▼▼▼

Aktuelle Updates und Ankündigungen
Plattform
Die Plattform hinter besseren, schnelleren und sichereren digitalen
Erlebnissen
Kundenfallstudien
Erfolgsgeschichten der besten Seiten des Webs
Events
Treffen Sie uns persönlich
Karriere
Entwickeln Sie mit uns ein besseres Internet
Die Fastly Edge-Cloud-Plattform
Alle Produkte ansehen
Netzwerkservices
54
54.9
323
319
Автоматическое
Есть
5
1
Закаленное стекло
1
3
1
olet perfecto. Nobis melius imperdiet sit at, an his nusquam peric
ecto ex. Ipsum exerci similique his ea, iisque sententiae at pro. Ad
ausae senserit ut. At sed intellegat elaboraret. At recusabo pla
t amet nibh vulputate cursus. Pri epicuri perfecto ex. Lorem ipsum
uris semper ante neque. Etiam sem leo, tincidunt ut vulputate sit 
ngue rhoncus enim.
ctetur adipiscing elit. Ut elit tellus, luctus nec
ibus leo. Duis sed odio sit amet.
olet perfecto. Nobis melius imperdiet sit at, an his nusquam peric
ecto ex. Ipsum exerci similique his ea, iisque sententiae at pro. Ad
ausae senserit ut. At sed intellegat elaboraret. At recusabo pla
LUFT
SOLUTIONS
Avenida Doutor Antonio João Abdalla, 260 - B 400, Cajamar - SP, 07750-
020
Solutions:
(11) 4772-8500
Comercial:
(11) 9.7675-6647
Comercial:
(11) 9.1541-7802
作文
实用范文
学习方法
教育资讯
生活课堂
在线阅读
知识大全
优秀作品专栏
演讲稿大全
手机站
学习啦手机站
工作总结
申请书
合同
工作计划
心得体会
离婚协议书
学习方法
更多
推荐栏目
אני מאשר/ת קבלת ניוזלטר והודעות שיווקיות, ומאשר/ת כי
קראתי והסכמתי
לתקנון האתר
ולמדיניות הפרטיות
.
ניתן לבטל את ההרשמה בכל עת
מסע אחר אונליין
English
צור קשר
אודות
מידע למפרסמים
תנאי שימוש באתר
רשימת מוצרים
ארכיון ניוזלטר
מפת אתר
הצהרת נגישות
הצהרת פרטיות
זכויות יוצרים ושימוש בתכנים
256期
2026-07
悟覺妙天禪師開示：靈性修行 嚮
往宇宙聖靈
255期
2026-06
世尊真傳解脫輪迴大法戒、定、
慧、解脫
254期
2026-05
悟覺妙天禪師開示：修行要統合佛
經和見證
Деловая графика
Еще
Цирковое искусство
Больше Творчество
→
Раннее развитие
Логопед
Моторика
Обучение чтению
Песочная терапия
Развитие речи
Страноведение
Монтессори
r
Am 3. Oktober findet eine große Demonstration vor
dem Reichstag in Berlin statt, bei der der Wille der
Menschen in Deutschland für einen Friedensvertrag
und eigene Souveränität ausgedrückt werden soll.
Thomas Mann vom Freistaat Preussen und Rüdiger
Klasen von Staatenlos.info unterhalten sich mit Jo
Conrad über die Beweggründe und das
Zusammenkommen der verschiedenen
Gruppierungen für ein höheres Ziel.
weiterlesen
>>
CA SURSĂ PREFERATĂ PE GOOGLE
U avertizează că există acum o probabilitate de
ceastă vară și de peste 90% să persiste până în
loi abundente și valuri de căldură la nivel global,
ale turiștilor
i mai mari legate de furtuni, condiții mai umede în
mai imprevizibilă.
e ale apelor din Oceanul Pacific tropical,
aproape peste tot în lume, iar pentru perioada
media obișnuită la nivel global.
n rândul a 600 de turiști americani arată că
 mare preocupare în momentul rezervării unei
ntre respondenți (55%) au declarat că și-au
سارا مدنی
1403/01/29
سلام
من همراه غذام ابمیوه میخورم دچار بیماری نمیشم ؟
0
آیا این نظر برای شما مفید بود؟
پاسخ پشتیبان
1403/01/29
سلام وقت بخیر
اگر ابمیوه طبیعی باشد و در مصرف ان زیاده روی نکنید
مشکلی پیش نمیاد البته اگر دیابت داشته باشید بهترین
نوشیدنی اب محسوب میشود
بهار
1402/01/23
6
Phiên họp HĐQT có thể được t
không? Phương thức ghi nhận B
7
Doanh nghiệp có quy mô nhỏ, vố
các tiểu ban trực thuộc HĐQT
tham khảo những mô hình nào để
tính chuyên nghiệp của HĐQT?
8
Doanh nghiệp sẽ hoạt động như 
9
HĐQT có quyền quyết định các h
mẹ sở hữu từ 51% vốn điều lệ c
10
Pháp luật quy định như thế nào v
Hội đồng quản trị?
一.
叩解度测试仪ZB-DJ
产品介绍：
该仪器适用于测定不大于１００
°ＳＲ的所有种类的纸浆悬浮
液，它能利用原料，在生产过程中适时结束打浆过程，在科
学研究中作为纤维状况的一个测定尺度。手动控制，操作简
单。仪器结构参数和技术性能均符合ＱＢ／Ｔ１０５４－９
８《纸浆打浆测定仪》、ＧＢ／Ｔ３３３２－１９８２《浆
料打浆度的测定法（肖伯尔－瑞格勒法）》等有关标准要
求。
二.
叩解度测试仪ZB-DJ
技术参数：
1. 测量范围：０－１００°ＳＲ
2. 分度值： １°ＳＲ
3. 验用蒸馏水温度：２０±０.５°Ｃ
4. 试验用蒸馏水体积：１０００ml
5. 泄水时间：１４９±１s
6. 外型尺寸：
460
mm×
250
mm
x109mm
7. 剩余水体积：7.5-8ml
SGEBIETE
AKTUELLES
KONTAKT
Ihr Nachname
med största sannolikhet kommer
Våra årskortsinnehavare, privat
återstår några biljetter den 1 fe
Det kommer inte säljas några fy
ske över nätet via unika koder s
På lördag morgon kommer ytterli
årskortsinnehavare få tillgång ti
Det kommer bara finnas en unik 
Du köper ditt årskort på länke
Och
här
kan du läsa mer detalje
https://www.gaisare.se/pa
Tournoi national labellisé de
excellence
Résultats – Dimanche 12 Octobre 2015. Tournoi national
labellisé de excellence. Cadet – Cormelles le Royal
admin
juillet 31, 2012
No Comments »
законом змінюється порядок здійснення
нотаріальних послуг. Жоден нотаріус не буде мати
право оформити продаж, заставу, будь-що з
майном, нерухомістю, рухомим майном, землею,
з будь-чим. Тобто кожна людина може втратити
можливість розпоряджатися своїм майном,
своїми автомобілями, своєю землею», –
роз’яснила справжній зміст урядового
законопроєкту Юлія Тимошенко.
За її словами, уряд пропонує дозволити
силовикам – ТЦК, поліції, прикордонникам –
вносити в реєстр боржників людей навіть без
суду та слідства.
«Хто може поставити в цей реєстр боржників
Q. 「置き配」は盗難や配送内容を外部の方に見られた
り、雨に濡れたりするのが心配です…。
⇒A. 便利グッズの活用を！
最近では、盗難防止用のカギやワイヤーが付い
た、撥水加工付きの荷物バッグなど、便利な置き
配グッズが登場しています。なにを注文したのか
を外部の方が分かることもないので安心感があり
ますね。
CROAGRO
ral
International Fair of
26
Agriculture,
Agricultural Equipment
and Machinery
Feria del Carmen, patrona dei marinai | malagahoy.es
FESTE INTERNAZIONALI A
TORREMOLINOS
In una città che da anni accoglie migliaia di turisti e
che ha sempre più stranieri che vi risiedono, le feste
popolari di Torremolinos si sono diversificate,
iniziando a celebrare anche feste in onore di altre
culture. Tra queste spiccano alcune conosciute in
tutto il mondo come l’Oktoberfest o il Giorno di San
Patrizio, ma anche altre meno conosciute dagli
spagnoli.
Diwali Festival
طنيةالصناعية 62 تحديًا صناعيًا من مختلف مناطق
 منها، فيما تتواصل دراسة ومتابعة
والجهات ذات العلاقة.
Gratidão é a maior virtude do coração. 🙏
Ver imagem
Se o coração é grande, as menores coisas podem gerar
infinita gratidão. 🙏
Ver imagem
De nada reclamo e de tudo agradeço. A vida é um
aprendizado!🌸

▲▲▲

TASK — Read through the entries and copy every line that includes "будь".

YOUR RESPONSE —
право оформити продаж, заставу, будь-що з
з будь-чим. Тобто кожна людина може втратити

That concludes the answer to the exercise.